Tout était fin prêt. Les lettres avaient été envoyées une semaine plus tôt et bien que chacun des destinataires ait eu l'envie de les contester, aucun n'avait osé le faire. Dans la clairière où elle leur avait donné rendez-vous, Elizabeth, pieds nus, avait disposé ici et là quelques roses rouges et tournesols. Mille odeurs au moins émanaient de ces milles fleurs aux mille couleurs. Ses préférées.

Quelques jours plus tôt, elle avait amené sur les lieux du crime prémédité un bidon d'essence et une caisse en bois pouvant contenir le corps d'un jeune enfant. Quelques minutes plus tôt, elle s'était rendue au lac, non loin de ce vieux chêne au tronc coupé où elle avait prévu de porter le coup de grâce, et avait relevé sur la rive l'une des barques. Cette année-ci, elle s'était vu mourir un nombre de fois incalculable dans ce lac. Son frère avait péri à un kilomètre de ce dernier, la boucle devait être bouclée, la malédiction rompue.

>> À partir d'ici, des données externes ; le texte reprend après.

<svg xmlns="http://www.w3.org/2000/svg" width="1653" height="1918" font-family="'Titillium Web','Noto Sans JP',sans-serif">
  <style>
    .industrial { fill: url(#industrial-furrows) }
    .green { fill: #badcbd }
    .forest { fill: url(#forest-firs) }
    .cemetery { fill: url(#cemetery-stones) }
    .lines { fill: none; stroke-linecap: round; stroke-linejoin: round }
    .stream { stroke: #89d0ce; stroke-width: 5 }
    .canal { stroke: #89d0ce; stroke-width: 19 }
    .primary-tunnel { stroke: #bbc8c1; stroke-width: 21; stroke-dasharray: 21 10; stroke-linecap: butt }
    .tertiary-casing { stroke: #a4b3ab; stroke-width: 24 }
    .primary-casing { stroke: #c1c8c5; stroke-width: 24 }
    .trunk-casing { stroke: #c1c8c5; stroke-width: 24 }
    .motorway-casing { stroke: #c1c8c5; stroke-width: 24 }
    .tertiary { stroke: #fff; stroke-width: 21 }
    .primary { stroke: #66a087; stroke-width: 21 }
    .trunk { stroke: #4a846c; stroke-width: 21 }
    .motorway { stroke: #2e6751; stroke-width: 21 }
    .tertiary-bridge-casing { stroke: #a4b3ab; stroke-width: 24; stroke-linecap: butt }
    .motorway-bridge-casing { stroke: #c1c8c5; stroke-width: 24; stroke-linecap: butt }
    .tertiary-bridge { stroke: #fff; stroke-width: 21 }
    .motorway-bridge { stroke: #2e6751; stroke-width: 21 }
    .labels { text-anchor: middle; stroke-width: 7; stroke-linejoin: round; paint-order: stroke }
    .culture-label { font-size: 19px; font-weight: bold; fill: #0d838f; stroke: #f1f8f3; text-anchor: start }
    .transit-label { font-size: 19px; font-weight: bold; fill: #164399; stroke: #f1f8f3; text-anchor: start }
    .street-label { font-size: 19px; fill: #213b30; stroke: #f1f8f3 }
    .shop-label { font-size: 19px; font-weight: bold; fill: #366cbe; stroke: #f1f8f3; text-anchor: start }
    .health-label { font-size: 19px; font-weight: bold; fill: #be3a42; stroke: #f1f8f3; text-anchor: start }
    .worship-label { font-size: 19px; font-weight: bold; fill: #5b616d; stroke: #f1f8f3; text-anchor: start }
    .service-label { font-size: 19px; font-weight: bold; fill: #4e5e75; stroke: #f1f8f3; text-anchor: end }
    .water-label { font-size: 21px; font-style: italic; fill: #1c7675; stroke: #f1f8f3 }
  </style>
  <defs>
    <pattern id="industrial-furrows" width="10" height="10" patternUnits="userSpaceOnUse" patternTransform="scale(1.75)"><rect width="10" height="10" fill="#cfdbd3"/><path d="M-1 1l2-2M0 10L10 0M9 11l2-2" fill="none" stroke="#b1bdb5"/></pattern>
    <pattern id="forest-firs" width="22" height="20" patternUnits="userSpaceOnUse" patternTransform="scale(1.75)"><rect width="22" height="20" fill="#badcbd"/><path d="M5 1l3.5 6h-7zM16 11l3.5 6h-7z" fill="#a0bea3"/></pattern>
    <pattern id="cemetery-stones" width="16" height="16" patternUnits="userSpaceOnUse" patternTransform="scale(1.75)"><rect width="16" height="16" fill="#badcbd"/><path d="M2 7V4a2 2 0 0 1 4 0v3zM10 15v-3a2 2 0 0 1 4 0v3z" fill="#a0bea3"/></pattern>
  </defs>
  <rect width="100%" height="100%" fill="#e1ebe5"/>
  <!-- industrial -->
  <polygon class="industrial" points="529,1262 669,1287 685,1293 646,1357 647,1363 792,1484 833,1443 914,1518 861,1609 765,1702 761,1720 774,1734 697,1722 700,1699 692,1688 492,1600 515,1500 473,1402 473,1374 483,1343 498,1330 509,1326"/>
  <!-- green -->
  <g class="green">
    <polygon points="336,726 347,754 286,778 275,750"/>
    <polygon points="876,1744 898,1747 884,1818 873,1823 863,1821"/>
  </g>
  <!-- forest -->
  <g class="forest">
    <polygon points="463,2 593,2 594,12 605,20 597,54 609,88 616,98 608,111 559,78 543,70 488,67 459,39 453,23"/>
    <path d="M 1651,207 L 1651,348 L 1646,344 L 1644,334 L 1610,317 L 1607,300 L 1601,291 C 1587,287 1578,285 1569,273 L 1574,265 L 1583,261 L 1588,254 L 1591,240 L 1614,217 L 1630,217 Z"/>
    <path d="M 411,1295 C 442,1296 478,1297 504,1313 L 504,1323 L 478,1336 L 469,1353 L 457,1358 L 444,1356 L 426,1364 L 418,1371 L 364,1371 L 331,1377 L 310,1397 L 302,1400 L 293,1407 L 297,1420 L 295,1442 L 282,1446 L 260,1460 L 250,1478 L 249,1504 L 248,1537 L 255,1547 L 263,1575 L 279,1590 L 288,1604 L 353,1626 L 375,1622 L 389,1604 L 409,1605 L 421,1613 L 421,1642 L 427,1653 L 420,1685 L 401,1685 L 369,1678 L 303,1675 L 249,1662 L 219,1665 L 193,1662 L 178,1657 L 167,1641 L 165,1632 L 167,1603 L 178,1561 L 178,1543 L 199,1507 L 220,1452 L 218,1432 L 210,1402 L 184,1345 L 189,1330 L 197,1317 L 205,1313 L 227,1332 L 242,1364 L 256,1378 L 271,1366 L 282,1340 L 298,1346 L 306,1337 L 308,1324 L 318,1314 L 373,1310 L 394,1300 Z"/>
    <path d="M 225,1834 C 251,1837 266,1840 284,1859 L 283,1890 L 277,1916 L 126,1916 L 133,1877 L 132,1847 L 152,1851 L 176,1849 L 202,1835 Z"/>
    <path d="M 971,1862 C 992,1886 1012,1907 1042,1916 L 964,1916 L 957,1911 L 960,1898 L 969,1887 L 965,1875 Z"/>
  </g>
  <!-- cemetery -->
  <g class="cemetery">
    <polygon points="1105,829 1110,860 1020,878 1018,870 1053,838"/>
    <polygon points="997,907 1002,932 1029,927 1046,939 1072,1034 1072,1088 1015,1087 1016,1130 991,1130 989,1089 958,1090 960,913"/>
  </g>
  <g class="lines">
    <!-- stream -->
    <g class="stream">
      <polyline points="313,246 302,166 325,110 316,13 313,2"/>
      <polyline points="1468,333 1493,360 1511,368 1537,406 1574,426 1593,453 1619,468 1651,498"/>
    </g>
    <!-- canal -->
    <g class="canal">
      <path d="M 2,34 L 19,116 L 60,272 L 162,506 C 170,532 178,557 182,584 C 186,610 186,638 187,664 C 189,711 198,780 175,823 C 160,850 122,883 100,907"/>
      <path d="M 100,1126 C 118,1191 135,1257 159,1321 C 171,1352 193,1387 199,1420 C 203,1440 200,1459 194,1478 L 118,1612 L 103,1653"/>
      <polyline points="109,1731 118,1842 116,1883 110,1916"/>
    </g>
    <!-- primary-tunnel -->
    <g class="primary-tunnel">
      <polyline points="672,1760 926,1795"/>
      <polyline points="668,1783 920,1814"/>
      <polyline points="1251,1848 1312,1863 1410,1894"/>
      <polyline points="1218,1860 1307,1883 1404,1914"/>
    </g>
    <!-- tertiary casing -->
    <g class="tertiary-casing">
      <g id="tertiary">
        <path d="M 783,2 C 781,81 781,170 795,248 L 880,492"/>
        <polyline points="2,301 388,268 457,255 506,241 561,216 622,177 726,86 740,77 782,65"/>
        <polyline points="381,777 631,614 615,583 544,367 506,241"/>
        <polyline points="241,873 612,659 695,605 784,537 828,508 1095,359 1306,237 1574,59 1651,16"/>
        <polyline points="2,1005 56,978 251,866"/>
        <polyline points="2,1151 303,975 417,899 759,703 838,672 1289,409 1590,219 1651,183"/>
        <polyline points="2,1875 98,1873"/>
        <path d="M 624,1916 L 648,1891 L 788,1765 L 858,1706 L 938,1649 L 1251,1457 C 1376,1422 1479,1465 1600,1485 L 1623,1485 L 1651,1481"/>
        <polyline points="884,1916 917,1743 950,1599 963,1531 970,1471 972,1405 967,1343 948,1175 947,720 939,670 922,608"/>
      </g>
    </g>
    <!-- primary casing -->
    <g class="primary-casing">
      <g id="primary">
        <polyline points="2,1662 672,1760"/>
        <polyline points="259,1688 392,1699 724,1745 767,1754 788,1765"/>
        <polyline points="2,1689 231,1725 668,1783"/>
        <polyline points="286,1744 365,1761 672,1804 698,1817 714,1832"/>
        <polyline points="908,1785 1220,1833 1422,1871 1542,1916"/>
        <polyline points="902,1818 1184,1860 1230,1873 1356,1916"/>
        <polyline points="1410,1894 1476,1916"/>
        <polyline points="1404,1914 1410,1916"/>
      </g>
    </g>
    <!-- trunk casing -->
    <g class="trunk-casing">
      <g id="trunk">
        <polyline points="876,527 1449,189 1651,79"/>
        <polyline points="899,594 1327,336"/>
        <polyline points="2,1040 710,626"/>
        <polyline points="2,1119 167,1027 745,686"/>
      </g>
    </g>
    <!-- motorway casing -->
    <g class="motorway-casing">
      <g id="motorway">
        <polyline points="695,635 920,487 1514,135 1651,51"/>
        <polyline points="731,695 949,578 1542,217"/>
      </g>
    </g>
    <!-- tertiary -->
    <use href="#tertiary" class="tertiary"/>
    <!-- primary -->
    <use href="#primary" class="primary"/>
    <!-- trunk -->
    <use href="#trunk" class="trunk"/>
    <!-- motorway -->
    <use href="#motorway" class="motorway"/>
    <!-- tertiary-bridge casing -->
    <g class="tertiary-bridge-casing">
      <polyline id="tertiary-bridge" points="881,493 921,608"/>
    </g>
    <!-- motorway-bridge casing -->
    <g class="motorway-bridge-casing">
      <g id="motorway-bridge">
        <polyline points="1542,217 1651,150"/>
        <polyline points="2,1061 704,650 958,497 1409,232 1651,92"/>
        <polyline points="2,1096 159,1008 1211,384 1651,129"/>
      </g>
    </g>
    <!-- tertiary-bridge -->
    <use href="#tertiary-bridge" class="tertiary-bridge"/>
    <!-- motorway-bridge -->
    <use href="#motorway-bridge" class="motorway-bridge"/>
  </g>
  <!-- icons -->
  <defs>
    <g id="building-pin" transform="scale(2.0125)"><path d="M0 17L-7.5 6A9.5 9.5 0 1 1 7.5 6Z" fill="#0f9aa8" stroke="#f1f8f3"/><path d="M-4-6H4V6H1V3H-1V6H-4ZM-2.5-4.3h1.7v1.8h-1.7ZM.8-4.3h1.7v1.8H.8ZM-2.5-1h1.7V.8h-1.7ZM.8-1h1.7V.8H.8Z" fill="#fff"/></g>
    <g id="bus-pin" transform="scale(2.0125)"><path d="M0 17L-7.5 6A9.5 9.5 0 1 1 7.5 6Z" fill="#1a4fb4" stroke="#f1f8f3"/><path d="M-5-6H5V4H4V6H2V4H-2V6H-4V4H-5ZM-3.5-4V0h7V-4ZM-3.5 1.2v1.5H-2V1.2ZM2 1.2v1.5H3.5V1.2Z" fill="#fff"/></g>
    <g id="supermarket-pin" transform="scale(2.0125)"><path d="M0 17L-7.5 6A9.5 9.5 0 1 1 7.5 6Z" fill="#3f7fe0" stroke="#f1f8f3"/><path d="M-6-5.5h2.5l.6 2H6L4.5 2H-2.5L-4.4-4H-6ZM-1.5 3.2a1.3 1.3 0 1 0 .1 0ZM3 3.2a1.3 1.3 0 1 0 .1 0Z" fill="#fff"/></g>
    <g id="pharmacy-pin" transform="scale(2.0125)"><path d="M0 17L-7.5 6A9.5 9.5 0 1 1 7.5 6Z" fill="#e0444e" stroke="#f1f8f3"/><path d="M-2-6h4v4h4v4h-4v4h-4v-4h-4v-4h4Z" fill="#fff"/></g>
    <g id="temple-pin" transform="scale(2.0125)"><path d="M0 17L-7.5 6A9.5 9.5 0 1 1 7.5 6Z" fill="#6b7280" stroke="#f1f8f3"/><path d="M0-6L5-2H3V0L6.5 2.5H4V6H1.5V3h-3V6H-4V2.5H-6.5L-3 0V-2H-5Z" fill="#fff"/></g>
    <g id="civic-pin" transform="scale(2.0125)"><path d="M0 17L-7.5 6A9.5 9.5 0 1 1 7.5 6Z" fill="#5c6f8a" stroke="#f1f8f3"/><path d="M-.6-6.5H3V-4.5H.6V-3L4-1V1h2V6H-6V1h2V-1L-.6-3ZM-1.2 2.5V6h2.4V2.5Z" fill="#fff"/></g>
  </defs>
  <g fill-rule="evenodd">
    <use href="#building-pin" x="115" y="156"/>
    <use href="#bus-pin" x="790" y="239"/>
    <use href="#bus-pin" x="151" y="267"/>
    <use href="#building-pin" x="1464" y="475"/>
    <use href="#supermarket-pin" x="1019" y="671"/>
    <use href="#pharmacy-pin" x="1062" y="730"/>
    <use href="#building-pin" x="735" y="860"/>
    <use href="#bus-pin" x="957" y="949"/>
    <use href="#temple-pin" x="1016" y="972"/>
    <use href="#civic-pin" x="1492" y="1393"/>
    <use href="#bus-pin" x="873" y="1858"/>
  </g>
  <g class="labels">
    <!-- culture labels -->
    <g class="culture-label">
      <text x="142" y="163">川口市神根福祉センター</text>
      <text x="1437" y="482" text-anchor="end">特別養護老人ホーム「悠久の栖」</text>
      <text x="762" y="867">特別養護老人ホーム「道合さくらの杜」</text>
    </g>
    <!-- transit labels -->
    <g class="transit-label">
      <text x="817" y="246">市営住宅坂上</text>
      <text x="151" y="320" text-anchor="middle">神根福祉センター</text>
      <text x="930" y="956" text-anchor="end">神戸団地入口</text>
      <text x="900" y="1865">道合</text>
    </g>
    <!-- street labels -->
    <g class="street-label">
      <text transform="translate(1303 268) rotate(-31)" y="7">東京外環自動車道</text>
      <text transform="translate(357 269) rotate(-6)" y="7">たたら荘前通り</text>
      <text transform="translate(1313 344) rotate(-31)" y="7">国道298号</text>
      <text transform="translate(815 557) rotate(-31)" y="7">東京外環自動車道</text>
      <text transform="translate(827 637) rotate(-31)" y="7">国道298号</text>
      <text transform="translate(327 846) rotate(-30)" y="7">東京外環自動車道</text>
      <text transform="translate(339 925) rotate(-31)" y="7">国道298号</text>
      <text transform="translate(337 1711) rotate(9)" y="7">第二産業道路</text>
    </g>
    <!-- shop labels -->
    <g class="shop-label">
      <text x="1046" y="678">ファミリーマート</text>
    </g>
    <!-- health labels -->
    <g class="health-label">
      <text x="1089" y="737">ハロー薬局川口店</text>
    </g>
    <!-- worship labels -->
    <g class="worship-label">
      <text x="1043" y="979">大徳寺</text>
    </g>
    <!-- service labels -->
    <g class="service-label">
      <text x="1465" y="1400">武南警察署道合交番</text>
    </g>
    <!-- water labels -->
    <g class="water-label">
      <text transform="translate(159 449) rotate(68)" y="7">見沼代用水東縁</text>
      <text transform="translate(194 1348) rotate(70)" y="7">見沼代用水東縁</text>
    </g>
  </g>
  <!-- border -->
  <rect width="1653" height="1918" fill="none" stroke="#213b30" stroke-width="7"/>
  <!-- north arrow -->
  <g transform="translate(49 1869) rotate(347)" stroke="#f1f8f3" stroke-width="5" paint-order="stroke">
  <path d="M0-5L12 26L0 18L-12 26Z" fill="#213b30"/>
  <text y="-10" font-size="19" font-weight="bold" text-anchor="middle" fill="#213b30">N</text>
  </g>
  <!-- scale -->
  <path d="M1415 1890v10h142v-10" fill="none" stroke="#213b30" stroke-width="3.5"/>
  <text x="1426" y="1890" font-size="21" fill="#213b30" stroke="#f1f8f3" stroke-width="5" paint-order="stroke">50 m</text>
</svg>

Dans la longue robe blanche que Madame Bardle lui avait offerte, et le ruban vert que John lui avait offert durant ses premières heures à Teaghlach soigneusement noué dans ses boucles ensoleillées, elle semblait rejouer un vieux Blanche-Neige.
Le conte, parfois critiqué et d'autres fois adulé, retraçait l'histoire d'une jeune femme à la peau pâle comme l’était la neige, s'épanouissant aux côtés d'hommes prêts à accourir pour au moindre de ses désirs. Jusqu'au jour où Blanche-Neige, de par sa jeunesse et son incrédulité, prit la mauvaise direction, emprunta le mauvais chemin. Un chemin sinueux et sans précédent qui conduisit la princesse à perdre connaissance au beau milieu d'une majestueuse clairière. Pour la délivrer de cet état, à mi-chemin entre la vie et la mort, il lui fallut recevoir le baiser sincère d'un homme follement épris, que le prince n’hésita pas à lui délivrer.

Elizabeth, ce jour-là, était donc Banche-Neige. La jeune femme n'avait pourtant besoin d'aucun prince, bien qu'elle en appréciait la dévolution et l'affection. Elle seule suffisait à sa propre survie.

《 — Grincheux, se souvenait-elle avoir entendu Ethan lui dire dans cette petite chambre, lors de leur week-end idyllique.

— C'est vrai, oui. Je suis Grincheux et tu es Prof. Bientôt nous serons Dormeur et j'espère ne plus être Atchoum. Selon Lou, je suis un peu moins Timide à chaque jour qui passe, notre amour lui, est Simplet et, ensemble, nous somme Joyeux. Walt Disney n'a qu'à bien se tenir. 》

Elle s'allongea dans l'herbe fraîche, en souriant au souvenir. Pour renaître, il fallait avant toute chose mourir, se répéta-t-elle. Pour renaître, il fallait avant toute chose mourir.

— Vincent Van Gogh, William Shakespeare, Marius Petipa, Amelia Pond, Sir Arthur Conan Doyle, récita-t-elle comme la petite fille effrayée et tapie dans l'un des coins du studio d'Ethan.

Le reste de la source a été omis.